What to do: Retype the listing between the lines holding "SEARS HOME IMPROVEMENT PRODUCTS" and "Park House English School", inclusive, omitting the pictures.

- - - - - - -

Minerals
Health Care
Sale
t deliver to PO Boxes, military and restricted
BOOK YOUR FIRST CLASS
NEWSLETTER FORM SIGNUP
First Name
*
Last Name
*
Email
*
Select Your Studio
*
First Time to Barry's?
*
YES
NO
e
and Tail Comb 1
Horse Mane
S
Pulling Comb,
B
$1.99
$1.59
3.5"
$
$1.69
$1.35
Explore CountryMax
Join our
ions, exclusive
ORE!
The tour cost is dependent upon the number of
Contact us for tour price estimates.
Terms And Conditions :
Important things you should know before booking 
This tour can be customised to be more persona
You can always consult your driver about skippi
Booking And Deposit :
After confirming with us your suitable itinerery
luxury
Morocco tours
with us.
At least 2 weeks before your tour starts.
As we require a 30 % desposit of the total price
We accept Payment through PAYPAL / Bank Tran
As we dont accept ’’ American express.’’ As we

- - - - - - -

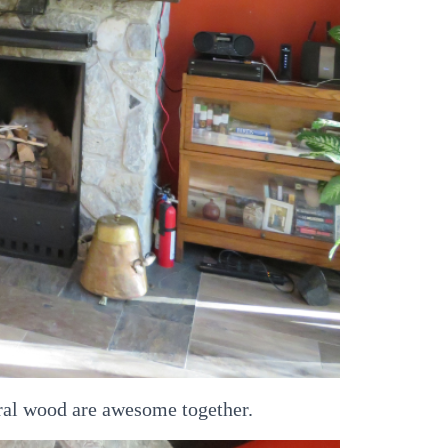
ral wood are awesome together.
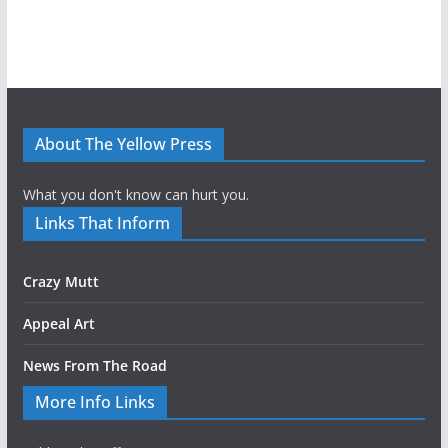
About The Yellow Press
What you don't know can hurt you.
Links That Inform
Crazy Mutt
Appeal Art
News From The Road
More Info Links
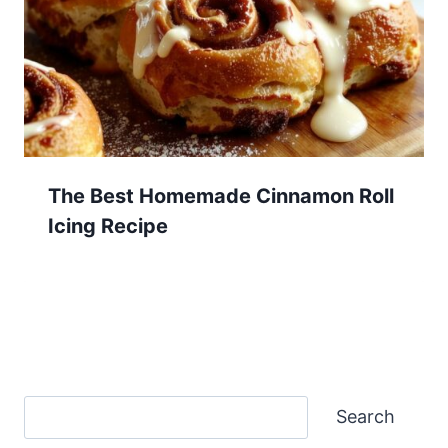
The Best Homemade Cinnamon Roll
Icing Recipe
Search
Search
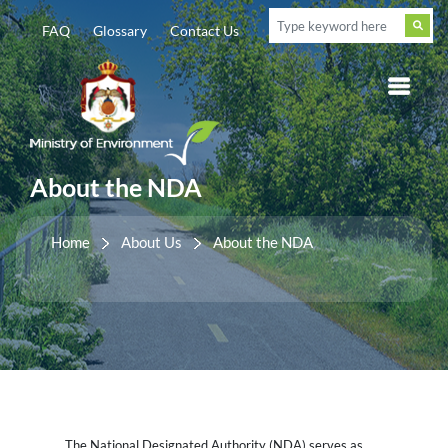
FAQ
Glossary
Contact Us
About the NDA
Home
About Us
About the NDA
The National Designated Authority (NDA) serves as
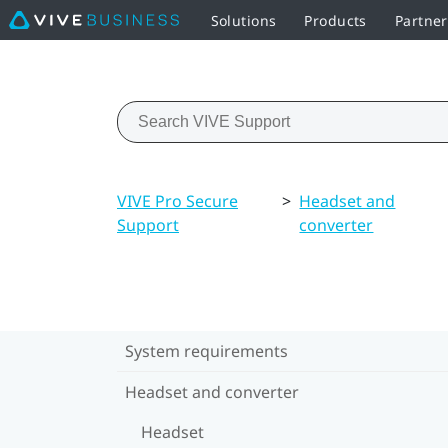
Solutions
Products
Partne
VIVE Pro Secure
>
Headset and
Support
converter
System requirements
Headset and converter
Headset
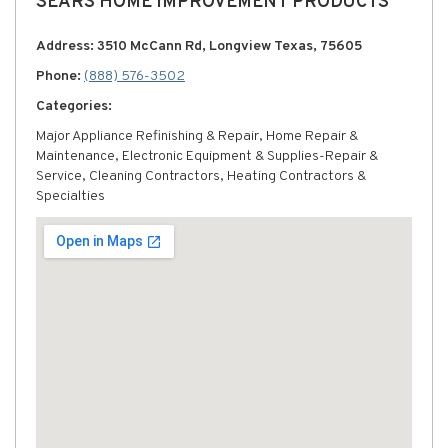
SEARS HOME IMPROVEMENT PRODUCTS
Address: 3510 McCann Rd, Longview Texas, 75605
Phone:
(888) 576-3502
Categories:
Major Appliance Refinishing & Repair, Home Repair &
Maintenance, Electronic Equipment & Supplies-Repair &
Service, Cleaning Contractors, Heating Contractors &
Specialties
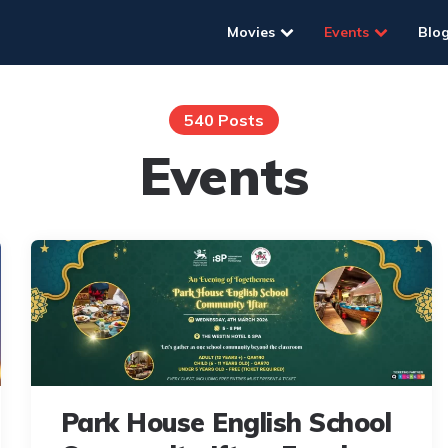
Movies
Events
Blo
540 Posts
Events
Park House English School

- - - - - - -

Written answer:
SEARS HOME IMPROVEMENT PRODUCTS
Address: 3510 McCann Rd, Longview Texas, 75605
Phone:
(888) 576-3502
Categories:
Major Appliance Refinishing & Repair, Home Repair &
Maintenance, Electronic Equipment & Supplies-Repair &
Service, Cleaning Contractors, Heating Contractors &
Specialties
Movies
Events
Blo
540 Posts
Events
Park House English School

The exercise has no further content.